Ein kleines Wunder, schon um halb Eins zu Hause. Normalerweise wäre ich jetzt damit beschäftigt, 40 bis 60 wild gewordene Jazzer zu bändigen, das exzellente Büffet zu bewachen, Fans einer Gesichtskontrolle zu unterziehen, Sonderwünsche wie Champagner oder hundertjährige Chinesische Eier wahr zu machen, sowie die Küche auf Trab zu halten. Aber heute: wie durch ein Wunder waren gegen halb Zwölf alle Musiker verschwunden, der Backstageraum gähnend leer.
Gelangweilt mit Journalist F. und dem Amtsmann R. Feierabend gefeiert. Man redete über das Amt ansich, und dass es doch toll ist, in einem Kulturamt zu arbeiten. Amtsmann R. erzählte einen Alptraum, aus dem er schweißgebadet aufgewacht ist. In jenem Alptraum hatte man ihn auf das Standesamt versetzt und er war, beamtet auf Lebenszeit, damit betraut, Menschen unter die Erde zu bringen, rein verwaltungstechnisch, oder sie ins Leben zu beurkunden, sie zu trauen, zu scheiden Rechte zu verbriefen, und das, sagte er, sei doch wirklich das Schlimmste Elend, mit dem man als Mensch konfrontiert werden könne.

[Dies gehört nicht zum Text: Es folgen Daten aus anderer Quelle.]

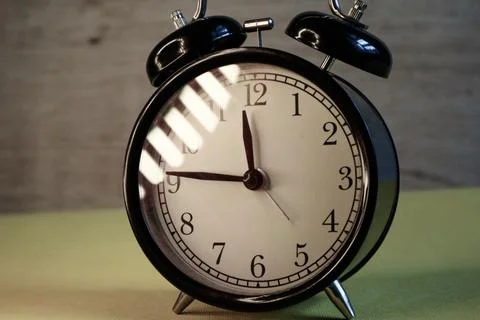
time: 11:46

Einen solch relaxten Abend habe ich auf dem Jazzfestival in meiner dreijährigen Karriere noch nicht erlebt. Einzig ein Intermezzo mit der Morgen auftretenden 16-köpfigen Frauenkombo D., die schon heute angereist war, bereitete ein wenig Stress. Ihr Tourmanager G. hatte sie dem fast ausschließlich männlichen Techniker- und Backstageteam als „willig, spitz, und rattenscharf“ angekündigt. Dementsprechend einfach waren die Vorstellungen, die er in unseren Köpfen installiert hatte.

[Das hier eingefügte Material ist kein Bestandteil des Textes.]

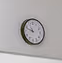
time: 10:47
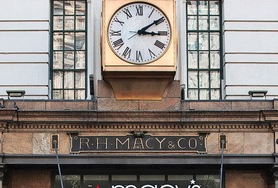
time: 3:09
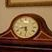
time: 5:42
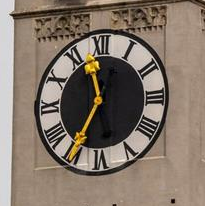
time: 11:35
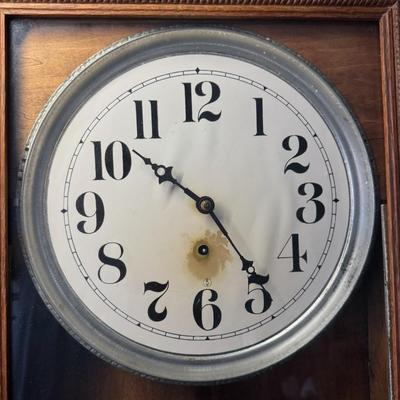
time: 10:24
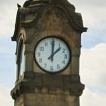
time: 12:07
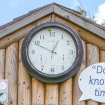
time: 12:49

Die Frauenkombo D. fiel unverkleidet, ungeschminkt, laut schnatternd im Backstageraum ein. Unter dem Vorwand, den weltberühmten Schweden (siehe gestriger Beitrag) mit der roten Trompete zu Füßen liegen zu wollen, krallten sie sich widersprüchlicher Weise am Büffet fest, tranken Bier, rülpsten. Übergewichtig waren sie obendrein, aber das soll ja gut sein für die Resonanz. Ich führte Gespräche mit waschechten New Yorkerinnen, Bostonerinnen fragten „Guten Tag is that right?“ – „What do you mean?“ – „Good Night?“ – „That means Gute Nacht,“ sagte ich. „Gute Nackt“, antworteten sie.

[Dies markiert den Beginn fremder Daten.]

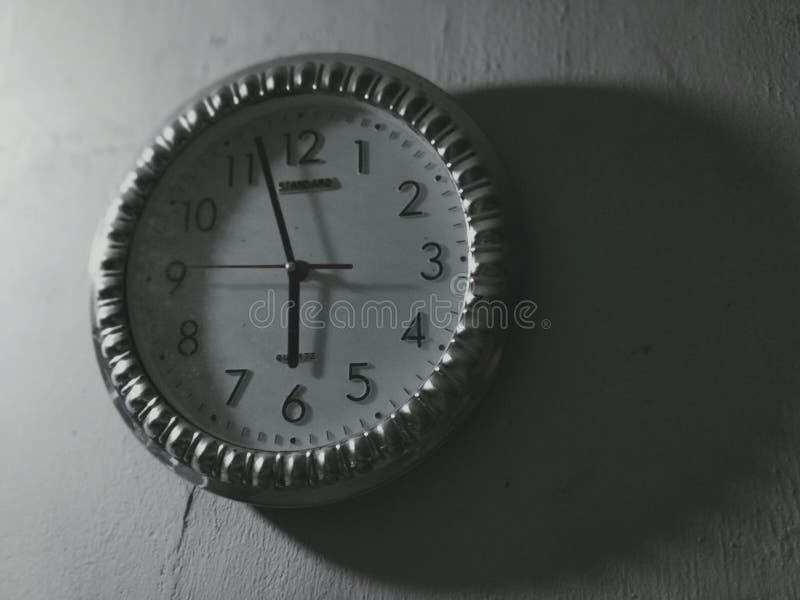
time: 5:57
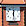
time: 12:28
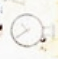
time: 10:39
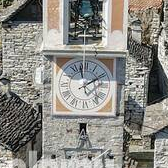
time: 1:57
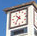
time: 10:36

Sie freuten sich wie Kinder über die wunderbar blauen Gauloises Zigaretten, die es bei ihnen zu Hause nicht gibt, und dass man im Auto mit einer offenen Flasche Bier fahren darf, sogar schneller als Fiftyfive Miles, yeah.
Sie verbreiteten ein Heidenchaos.
Tourmanager G. hatte alle Hände voll zu tun, sie ins Hotel zurück zu lotsen.
Den weltberühmten Schweden sahen sie zwar, aber nicht spielend auf der Bühne wie geplant, sondern ein Helles schlürfend, der bescheidene Mann am anderen Ende des Backstage. Ich liebte ihn deswegen.